> Data for review
⁂
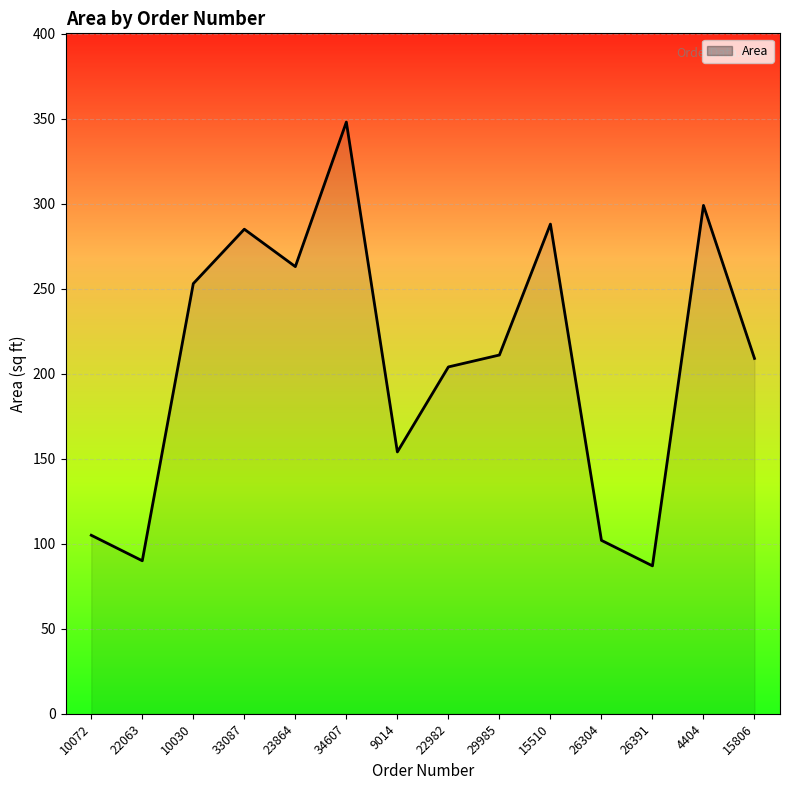

What is the approximate value at 4404?

299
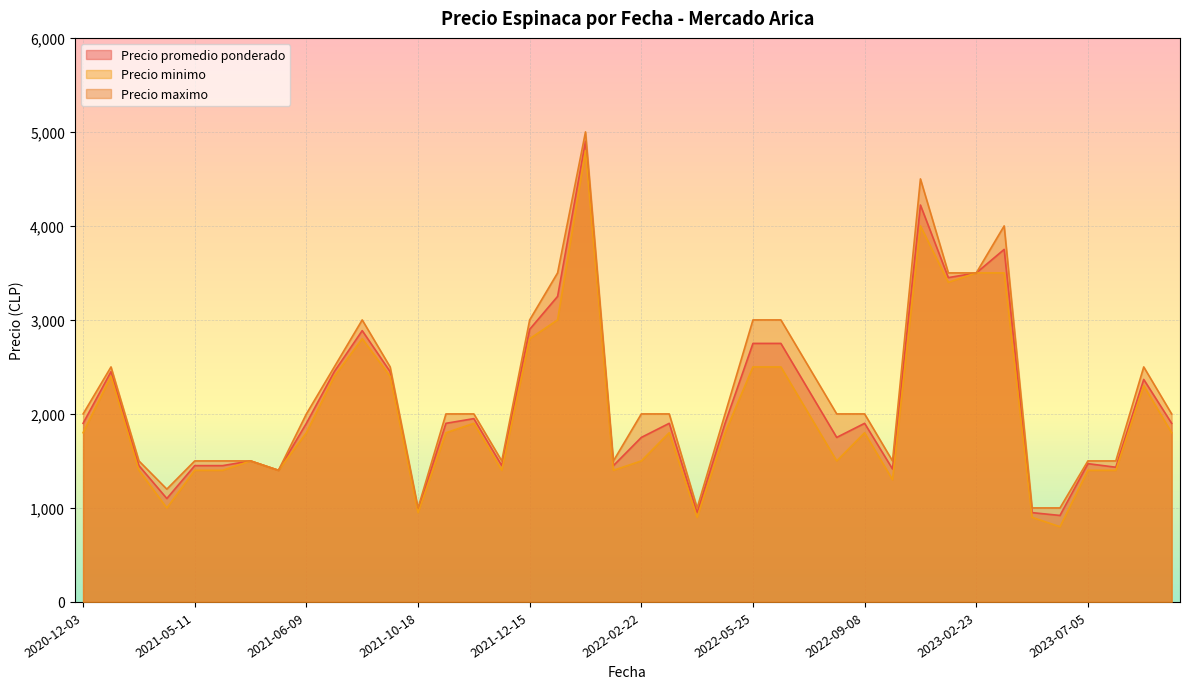

The value of Precio minimo at 2023-08-22 is 2988. True or false?

False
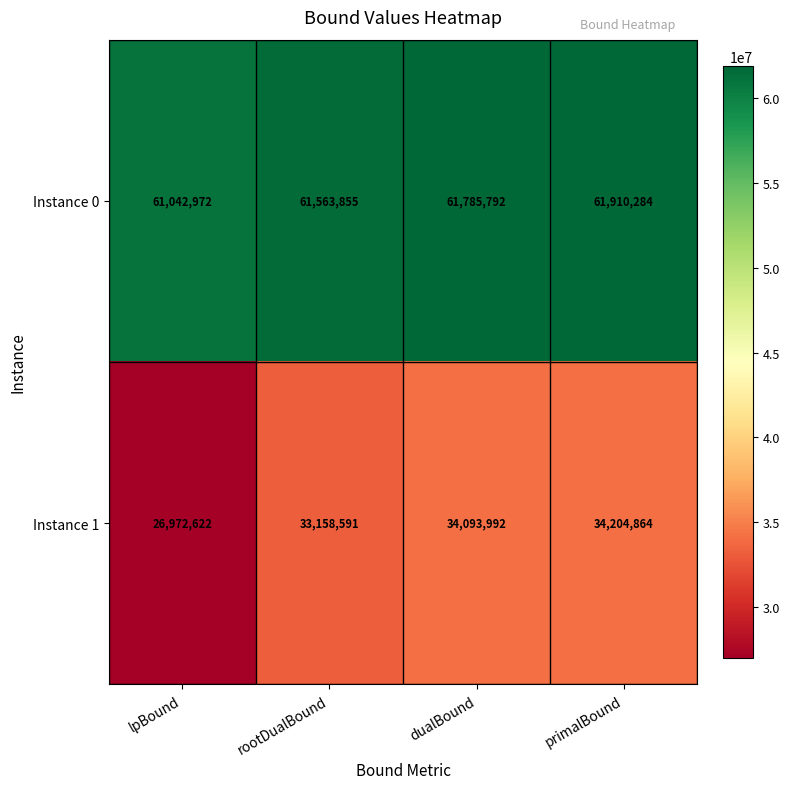

At how many categories does at least one series exceed 29934238?

4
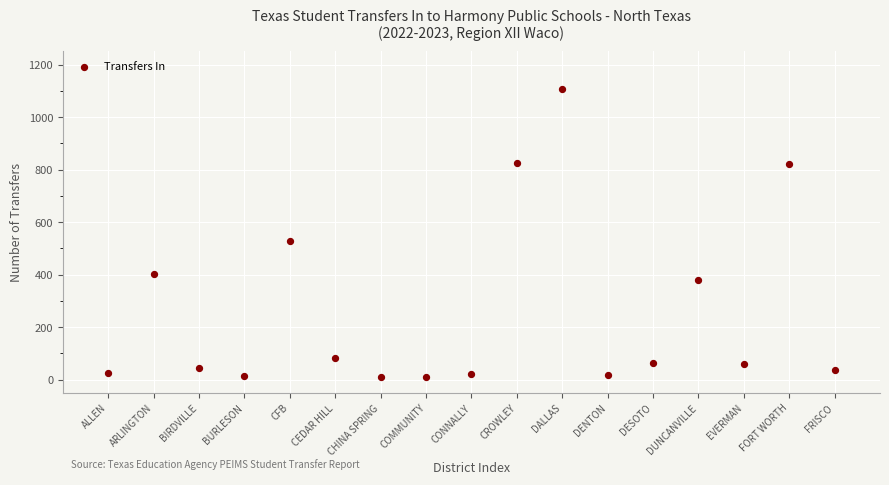

What Y value in the scatter plot is closest to 559?

528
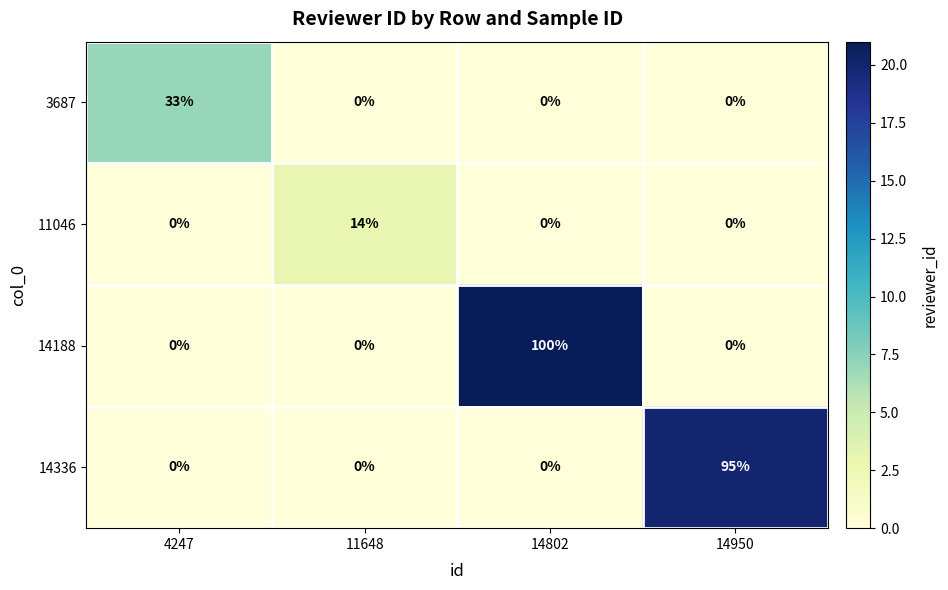

True or false: 14188 has a value of 0 at 4247.

True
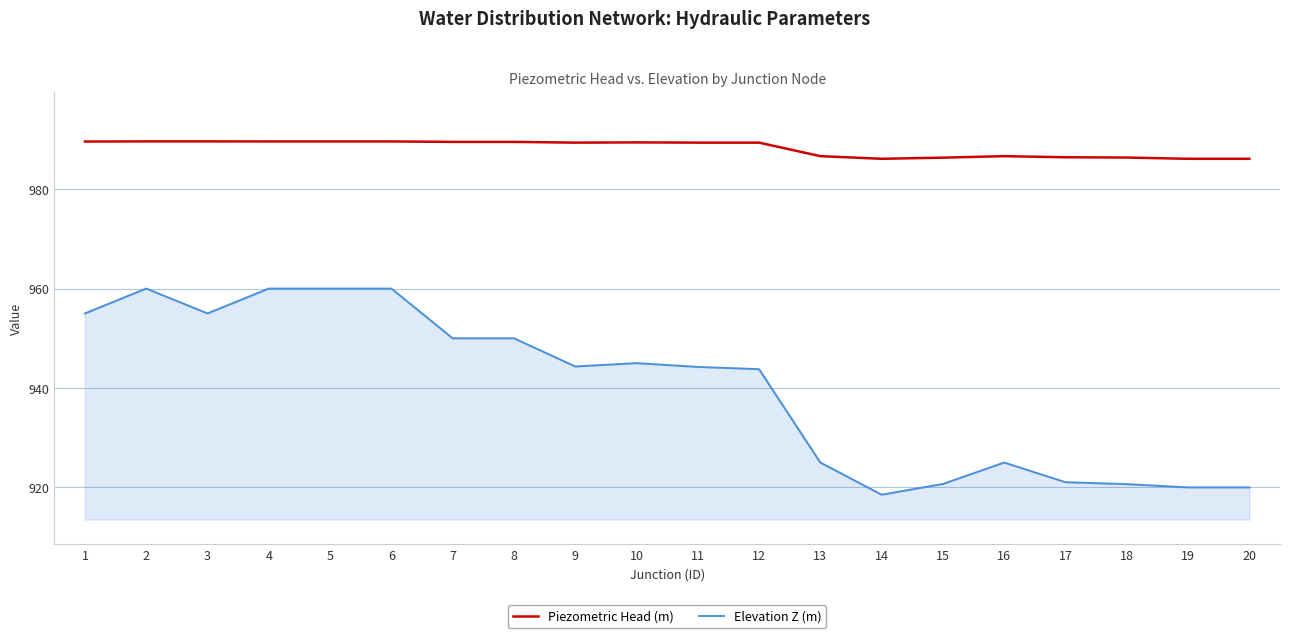

What is the lowest value of the Elevation Z (m) series?

918.5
⁂
> Directions for this task
Reproduce all of the material above verbatim, omitting the pictures.

> Result
What is the approximate value at 4404?

299

The value of Precio minimo at 2023-08-22 is 2988. True or false?

False

At how many categories does at least one series exceed 29934238?

4

What Y value in the scatter plot is closest to 559?

528

True or false: 14188 has a value of 0 at 4247.

True

What is the lowest value of the Elevation Z (m) series?

918.5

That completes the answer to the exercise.